■ **Text**:
Manuel Rossner at König Galerie, App

In a mad rush to keep audiences engaged with content and ongoing projects, we are seeing artists, galleries and, indeed, gallerists doing all kinds of quirky and slapdash things during this time of quarantine. There have been countless jokes and bits from art meme pages about Zoom private view events, which truly sound awful, along with a great deal of self-indulgent Instagram Live stories, often boasting one idea as a starting point before descending into babbling nothingness. The word "essential" is thrown around a lot in terms of what we should be breaking quarantine for, but apparently it hasn't reached the art world yet; instead, we're being treated to things that are fun, for pleasure, while buying and footfall are of considerably less importance. Isn't this what art is really for? I would argue for quality over quantity but, hey, we all have some time on our hands so let's explore.

Manuel Rossner, Surprisingly This Rather Works, Exhibition view, König Galerie, 2020

König Galerie have three physical spaces across the world, in Berlin, London and Tokyo. 'Surprisingly This Rather Works' is a spatial intervention of its German space through a downloadable app, and certainly does a good job of showing the vicinity off, with its potential as an industrial setting or a 'white cube'-style blank canvas. I use the word "potential" but in reality König is Berlin's top art gallery, so what I really mean is that it is showing the flexibility of the space, even as it moves into the virtual realm.

■ **Dataset extract**:

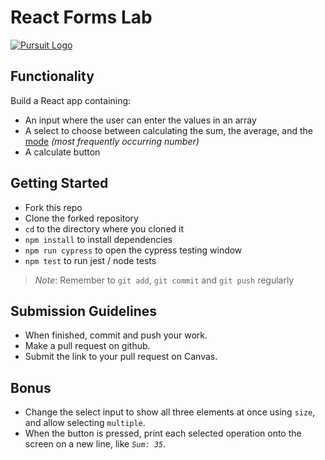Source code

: # React Forms Lab

[![Pursuit Logo](https://avatars1.githubusercontent.com/u/5825944?s=200&v=4)](https://pursuit.org)

## Functionality

Build a React app containing:

- An input where the user can enter the values in an array
- A select to choose between calculating the sum, the average, and the [mode](https://www.mathsisfun.com/definitions/mode.html) _(most frequently occurring number)_
- A calculate button

## Getting Started

- Fork this repo
- Clone the forked repository
- `cd` to the directory where you cloned it
- `npm install` to install dependencies
- `npm run cypress` to open the cypress testing window
- `npm test` to run jest / node tests

> _Note_: Remember to `git add`, `git commit` and `git push` regularly

## Submission Guidelines

- When finished, commit and push your work.
- Make a pull request on github.
- Submit the link to your pull request on Canvas.

## Bonus

- Change the select input to show all three elements at once using `size`, and allow selecting `multiple`.
- When the button is pressed, print each selected operation onto the screen on a new line, like _`Sum: 35`_.
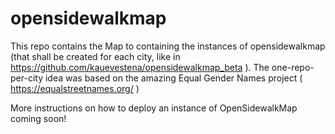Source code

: # opensidewalkmap
This repo contains the Map to containing the instances of opensidewalkmap (that shall be created for each city, like in https://github.com/kauevestena/opensidewalkmap_beta ). The one-repo-per-city idea was based on the amazing Equal Gender Names project ( https://equalstreetnames.org/ )


More instructions on how to deploy an instance of OpenSidewalkMap coming soon!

■ **Problems to solve**:
1) Repeat the review of Manuel Rossner's exhibition at König Galerie word for word, in full.
2) In the records, take everything from the line containing "- An input where" down to the line containing "## Getting Started" and write those lines out again with "calculate button" changed to "submit button", leaving the rest untouched.

■ **Responses per task**:
1)
Manuel Rossner at König Galerie, App

In a mad rush to keep audiences engaged with content and ongoing projects, we are seeing artists, galleries and, indeed, gallerists doing all kinds of quirky and slapdash things during this time of quarantine. There have been countless jokes and bits from art meme pages about Zoom private view events, which truly sound awful, along with a great deal of self-indulgent Instagram Live stories, often boasting one idea as a starting point before descending into babbling nothingness. The word "essential" is thrown around a lot in terms of what we should be breaking quarantine for, but apparently it hasn't reached the art world yet; instead, we're being treated to things that are fun, for pleasure, while buying and footfall are of considerably less importance. Isn't this what art is really for? I would argue for quality over quantity but, hey, we all have some time on our hands so let's explore.

Manuel Rossner, Surprisingly This Rather Works, Exhibition view, König Galerie, 2020

König Galerie have three physical spaces across the world, in Berlin, London and Tokyo. 'Surprisingly This Rather Works' is a spatial intervention of its German space through a downloadable app, and certainly does a good job of showing the vicinity off, with its potential as an industrial setting or a 'white cube'-style blank canvas. I use the word "potential" but in reality König is Berlin's top art gallery, so what I really mean is that it is showing the flexibility of the space, even as it moves into the virtual realm.

2)
- An input where the user can enter the values in an array
- A select to choose between calculating the sum, the average, and the [mode](https://www.mathsisfun.com/definitions/mode.html) _(most frequently occurring number)_
- A submit button

## Getting Started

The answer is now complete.